Of course, Rachel accepted, noting that Bam has everything she has ever wanted – without even trying or wanting it. Plainly put, she was jealous – of Bam’s natural aptitude for “shinsu” (the water magic that powers the tower), as well as his affinity for making friends, his unceasing optimism, and his certainty of his place in the world – as well as an apparent higher calling. All of Rachel’s past dialogue towards him was recontextualized by this revelation – her questions and compliments were both regretful and bitter, a push and pull between genuine affection and guilt towards Bam as well as quiet resentment.

To simplify it further, she despised him for being a shonen protagonist. So she set out to fix this, pushing her faithful servant to his death so as to assume his place as the center of the group. Bam’s comrades, unaware of what happened, swore to help her on her journey as a tribute to their fallen friend. Rachel claimed: “in your place, I will become a star.”

While Rachel’s bitterness and underhanded scheme to use Bam as a stepping stone earned her quite a bit of fan hatred after the finale, perhaps Tower of God’s strongest accomplishment in its last episodes is in challenging the audience to empathize with her, even if her actions are despicable.

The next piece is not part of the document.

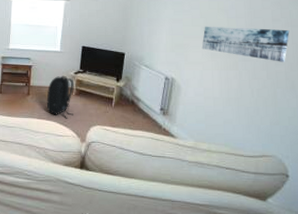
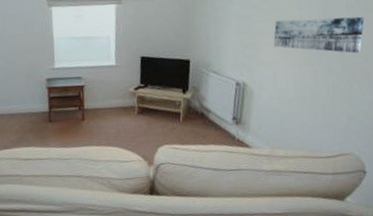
backpack: present [46,75,74,119] -> none [105,93,137,142]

It’s the flip side of the reaction that we’ve seen from each of the main characters as they became familiar with Bam – but for the most part this has inspired people to protect him rather than hate him. Everyone has their own reaction to Bam’s compassion and optimism, and the way he reminds them why they’re climbing the Tower in the first place. As Shibisu put it, he’s jealous of that spark as well, but he wants to protect that, perhaps in order to reclaim the humanity he lost in the pursuit of power and riches: “…I don’t want him to lose what he’s got – I don’t want Bam to have what’s important taken from him.” Hoh was the first to succumb to jealousy, to see Bam’s kindness and ability as a threat rather than a potential ally. After all, the Tower is a funnel, offering a long process of eliminating those with the strength to dissent, and designed to prevent companionship.

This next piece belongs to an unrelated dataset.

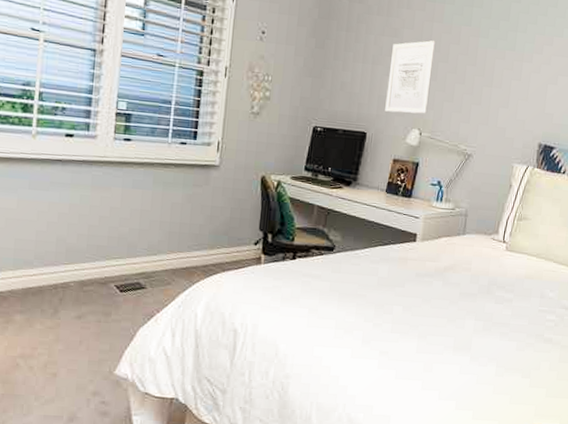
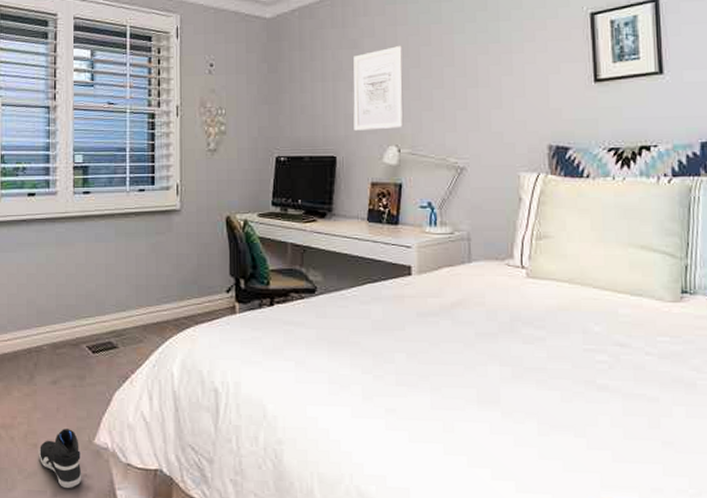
sneaker: none [57,360,100,414] -> present [38,429,82,488]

It’s not as simple as Rachel being “evil.” If anything, her response is extremely and fallibly human. That the show (and by extension the manwha) doesn’t fully condemn her and seeks to empathize with why she does this is to its credit, emphasizing that this is how the promise of the Tower works: to pit its lower denizens against each other, perhaps so that the ruling order can prevail. Khun recognized this, and so he supports Bam’s idealism and resistance to competitive jealousy. All of this builds to the pivotal moment of Bam being pushed off the tower, a genuine shock both to the viewer and an inversion of what, at first, seemed like the show’s central mission.

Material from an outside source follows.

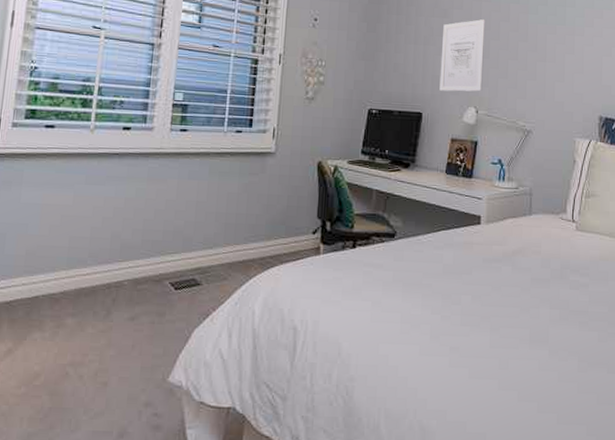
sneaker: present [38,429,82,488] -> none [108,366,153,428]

Bam survives, but not without confusion and heartache. With the assistance of an official of the tower, he recovers, presumably because he and Rachel have specific parts to play in the continuing story. The show’s empathy towards Rachel as well its meta-angle of Rachel wanting to literally replace Bam as the main character is fascinating, and raises the question of just how much Tower of God will reconfigure its own narrative and continue to remix the well-worn fantasy tropes that it initially seemed to be simply imitating. The final episode recontextualizes the entire season, rearranging the pieces for what will seem to be a very different game from here on out. Its final twist is that this was simply the prologue and the setup for a more complicated conflict, as a split-second flash forward shows what is presumably a more mature Bam. Welcome to the Tower of God.